FIG. 1 is a schematic plan view of a conventional 1-transistor/l-cell memory device, FIG. 2 is an equivalent circuit diagram of the device shown in FIG. The plan view of the structure to be explained, Figure 4 is the ■-VLS sectional view of Figure 3, and Figure 5 is
The figure is a diagram for explaining a memory matrix arrangement, and the sixth figure is a tth equivalent circuit diagram explaining the present invention in detail. Referring to the figure, 11112...n+ region 13...channel portion. +4 Reference 17... Polycrystalline 8i, 15... Opening part, 1
6... Column line, 18... Capacitive element, 41... p
-st, 42...8i0! , 43... 11th pole, 4
4.--Inversion 1.45...Capacitor, 46...n
+ region 47... Kate insulating film, 48... Second electrode, 49... MO8) transistor, 50... Insulating film,
51... Protection, protective membrane, 52... Opening part, 53...

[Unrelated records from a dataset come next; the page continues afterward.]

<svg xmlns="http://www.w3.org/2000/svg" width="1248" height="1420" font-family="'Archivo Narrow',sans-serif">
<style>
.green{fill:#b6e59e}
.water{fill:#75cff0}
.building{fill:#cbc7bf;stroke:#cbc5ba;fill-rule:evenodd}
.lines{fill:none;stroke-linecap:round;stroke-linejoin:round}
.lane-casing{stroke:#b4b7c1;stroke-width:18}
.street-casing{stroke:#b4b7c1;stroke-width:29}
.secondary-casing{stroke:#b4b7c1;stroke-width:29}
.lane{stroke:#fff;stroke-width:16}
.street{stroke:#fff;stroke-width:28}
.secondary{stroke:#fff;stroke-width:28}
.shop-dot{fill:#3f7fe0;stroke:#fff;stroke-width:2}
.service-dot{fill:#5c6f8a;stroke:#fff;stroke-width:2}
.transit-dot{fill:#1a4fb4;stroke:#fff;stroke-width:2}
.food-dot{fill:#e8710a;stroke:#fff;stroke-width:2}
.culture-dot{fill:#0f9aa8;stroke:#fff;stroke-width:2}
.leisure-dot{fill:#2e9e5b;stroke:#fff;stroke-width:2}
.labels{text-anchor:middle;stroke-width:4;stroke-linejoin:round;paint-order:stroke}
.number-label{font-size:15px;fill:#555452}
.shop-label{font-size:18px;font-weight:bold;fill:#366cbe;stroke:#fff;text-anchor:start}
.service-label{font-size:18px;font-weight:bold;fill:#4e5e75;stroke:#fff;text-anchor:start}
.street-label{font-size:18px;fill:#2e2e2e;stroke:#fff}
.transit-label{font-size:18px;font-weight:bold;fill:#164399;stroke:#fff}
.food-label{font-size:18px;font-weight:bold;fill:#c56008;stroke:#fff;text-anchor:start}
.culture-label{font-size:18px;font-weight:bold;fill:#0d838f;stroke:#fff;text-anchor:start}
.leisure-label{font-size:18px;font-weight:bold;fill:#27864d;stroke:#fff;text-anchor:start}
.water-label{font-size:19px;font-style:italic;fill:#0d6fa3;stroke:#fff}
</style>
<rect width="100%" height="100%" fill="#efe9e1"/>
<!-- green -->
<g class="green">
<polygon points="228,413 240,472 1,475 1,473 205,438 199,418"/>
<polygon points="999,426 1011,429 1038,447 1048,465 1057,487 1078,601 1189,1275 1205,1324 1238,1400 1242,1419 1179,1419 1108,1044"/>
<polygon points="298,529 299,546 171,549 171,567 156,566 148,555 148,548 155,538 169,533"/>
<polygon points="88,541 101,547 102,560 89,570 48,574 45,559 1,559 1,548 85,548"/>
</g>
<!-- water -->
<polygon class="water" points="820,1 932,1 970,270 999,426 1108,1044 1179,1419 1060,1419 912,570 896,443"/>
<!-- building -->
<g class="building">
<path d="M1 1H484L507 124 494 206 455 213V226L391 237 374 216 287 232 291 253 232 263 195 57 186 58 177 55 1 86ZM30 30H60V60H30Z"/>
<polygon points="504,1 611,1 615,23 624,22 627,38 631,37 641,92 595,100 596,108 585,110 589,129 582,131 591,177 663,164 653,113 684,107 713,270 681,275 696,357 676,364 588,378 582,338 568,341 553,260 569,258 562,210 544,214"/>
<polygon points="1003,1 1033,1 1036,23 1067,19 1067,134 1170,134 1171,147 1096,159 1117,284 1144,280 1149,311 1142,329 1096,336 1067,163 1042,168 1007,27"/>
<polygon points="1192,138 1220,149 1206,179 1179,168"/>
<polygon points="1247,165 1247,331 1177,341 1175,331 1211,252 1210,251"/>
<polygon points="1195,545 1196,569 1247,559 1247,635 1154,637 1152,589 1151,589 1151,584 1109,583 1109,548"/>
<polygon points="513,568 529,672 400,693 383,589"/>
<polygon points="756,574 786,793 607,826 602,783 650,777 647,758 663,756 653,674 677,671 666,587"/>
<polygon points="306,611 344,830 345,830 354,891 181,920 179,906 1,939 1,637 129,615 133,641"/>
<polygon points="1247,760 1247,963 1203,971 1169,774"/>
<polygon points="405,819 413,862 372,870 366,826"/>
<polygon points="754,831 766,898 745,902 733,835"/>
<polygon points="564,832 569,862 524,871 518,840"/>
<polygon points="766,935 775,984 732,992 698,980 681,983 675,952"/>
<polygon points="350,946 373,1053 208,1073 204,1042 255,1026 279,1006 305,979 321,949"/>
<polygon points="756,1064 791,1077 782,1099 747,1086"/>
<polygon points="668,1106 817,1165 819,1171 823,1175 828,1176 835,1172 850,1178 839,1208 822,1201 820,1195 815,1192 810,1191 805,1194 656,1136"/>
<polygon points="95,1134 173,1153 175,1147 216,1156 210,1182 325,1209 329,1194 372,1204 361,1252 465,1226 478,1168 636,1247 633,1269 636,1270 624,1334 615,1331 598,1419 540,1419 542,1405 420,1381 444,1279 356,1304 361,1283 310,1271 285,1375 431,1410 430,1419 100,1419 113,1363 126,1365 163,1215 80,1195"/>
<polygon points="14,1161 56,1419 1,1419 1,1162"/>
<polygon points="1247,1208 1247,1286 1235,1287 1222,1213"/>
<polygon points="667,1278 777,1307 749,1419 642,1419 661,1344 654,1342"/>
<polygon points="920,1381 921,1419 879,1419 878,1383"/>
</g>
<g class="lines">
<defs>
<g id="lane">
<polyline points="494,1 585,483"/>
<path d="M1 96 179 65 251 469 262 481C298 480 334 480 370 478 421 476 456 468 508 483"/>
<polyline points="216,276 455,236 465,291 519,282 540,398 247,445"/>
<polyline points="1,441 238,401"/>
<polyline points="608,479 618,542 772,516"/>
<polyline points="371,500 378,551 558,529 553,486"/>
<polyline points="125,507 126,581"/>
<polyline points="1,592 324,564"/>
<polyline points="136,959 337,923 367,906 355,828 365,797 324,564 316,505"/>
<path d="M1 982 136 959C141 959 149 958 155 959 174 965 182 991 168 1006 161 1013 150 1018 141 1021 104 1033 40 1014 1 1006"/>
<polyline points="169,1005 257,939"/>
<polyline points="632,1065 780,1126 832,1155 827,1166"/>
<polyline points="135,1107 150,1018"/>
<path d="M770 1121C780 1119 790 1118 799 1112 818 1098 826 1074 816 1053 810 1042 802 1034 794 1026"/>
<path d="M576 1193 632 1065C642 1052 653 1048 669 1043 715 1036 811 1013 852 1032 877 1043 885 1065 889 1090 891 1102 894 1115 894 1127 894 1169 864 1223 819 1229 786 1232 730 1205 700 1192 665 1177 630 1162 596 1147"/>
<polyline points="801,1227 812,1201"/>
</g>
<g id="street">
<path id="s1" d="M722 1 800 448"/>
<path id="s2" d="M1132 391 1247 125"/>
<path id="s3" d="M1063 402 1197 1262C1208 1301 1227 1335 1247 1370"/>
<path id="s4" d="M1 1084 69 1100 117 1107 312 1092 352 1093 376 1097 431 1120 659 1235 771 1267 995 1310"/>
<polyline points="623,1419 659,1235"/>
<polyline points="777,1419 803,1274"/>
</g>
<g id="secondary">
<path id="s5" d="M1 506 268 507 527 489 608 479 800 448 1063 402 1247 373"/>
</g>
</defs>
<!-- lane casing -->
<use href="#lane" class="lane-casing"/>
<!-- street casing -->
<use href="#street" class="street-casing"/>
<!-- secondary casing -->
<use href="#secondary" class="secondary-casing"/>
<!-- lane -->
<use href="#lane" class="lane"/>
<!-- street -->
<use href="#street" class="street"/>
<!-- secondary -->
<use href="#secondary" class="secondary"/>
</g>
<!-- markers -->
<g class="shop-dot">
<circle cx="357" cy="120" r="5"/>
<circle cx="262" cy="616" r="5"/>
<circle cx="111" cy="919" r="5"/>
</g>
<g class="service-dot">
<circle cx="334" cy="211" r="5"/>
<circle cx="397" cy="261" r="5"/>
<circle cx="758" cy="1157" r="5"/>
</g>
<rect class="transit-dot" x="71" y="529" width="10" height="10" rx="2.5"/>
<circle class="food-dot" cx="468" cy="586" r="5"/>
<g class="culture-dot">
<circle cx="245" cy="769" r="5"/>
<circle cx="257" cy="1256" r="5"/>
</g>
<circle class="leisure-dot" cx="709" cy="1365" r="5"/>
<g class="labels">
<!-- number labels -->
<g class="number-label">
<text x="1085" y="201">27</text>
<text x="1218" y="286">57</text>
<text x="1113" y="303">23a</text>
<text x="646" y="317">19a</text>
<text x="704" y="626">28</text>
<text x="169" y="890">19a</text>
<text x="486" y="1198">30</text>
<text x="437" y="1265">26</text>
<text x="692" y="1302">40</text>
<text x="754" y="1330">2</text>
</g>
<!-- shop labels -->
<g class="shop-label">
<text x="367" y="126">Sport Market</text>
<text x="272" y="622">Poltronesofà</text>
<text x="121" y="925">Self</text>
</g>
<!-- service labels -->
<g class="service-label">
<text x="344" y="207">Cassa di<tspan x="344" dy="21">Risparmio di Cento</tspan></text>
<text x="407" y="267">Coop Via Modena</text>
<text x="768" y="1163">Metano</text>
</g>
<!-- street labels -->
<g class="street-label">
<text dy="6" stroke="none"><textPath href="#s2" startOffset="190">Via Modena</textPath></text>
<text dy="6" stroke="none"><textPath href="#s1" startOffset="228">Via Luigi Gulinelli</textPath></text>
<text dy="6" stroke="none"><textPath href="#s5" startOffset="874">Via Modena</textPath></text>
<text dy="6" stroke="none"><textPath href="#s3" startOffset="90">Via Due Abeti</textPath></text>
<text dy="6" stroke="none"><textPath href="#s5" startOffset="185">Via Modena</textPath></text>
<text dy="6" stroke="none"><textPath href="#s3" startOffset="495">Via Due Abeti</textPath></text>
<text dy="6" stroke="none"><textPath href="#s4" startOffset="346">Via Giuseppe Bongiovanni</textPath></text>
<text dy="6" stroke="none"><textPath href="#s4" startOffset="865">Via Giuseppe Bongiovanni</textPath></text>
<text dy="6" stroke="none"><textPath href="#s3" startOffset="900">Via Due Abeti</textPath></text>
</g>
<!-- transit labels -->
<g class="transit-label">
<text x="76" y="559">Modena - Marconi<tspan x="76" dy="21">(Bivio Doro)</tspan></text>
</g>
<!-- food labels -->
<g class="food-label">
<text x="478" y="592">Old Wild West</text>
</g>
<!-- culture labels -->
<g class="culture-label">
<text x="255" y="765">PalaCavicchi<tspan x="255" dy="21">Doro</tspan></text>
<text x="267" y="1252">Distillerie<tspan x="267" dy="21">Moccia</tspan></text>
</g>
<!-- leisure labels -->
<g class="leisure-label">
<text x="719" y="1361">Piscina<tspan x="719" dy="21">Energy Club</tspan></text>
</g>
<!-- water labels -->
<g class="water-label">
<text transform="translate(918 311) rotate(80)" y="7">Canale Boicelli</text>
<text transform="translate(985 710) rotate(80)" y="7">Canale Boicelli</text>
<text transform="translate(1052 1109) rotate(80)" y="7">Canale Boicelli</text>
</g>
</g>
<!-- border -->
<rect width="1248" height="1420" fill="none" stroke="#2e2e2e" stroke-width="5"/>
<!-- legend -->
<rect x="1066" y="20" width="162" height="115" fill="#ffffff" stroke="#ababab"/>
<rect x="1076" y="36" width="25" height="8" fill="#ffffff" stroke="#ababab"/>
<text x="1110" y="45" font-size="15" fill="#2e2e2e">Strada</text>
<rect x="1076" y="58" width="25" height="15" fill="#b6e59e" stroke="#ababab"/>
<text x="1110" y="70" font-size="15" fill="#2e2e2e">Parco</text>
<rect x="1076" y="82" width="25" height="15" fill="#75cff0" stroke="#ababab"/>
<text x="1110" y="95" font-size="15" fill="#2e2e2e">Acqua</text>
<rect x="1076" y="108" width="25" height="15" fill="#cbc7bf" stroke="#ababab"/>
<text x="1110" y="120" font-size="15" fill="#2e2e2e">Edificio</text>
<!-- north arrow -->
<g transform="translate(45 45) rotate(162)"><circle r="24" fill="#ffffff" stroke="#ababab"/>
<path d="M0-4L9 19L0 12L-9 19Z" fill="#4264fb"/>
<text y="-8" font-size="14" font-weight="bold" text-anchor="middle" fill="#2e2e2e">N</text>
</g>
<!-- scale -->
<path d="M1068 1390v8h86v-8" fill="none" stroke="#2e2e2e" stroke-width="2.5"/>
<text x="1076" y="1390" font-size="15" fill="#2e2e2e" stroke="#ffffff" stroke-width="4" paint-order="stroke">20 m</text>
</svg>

・Wiring, 1011102...Memory cell. 103...Sense amplifier. Agent Patent Attorney Nori Chika Yudo Kikuo Takehana

Claims (1)

[Claims] 1 conductivity type semiconductor substrate, and a first conductivity type semiconductor substrate on the surface of this semiconductor substrate.
a first conductor layer forming a capacitor electrode opposite to the first region and formed on the region via a first insulating film; and a first conductor layer formed on the semiconductor substrate at a distance from the first region and the semiconductor a second region having a conductivity type opposite to that of the substrate and forming a digit line; a first portion existing on the surface of the semiconductor substrate between the first and second regions via a second insulating film; a second conductive layer constituting a gate electrode having a second portion extending and provided on the first conductive layer via a third insulating film; a fourth insulating film that covers the semiconductor substrate and has an opening on the second portion of the second conductor layer;
External wiring exists on the fourth insulating film and is in contact with the second portion of the second conductive layer through the opening and serves as a column line, and the thickness of the third insulating film is A semiconductor memory device characterized in that the thickness is greater than the thickness of the capacitor electrode.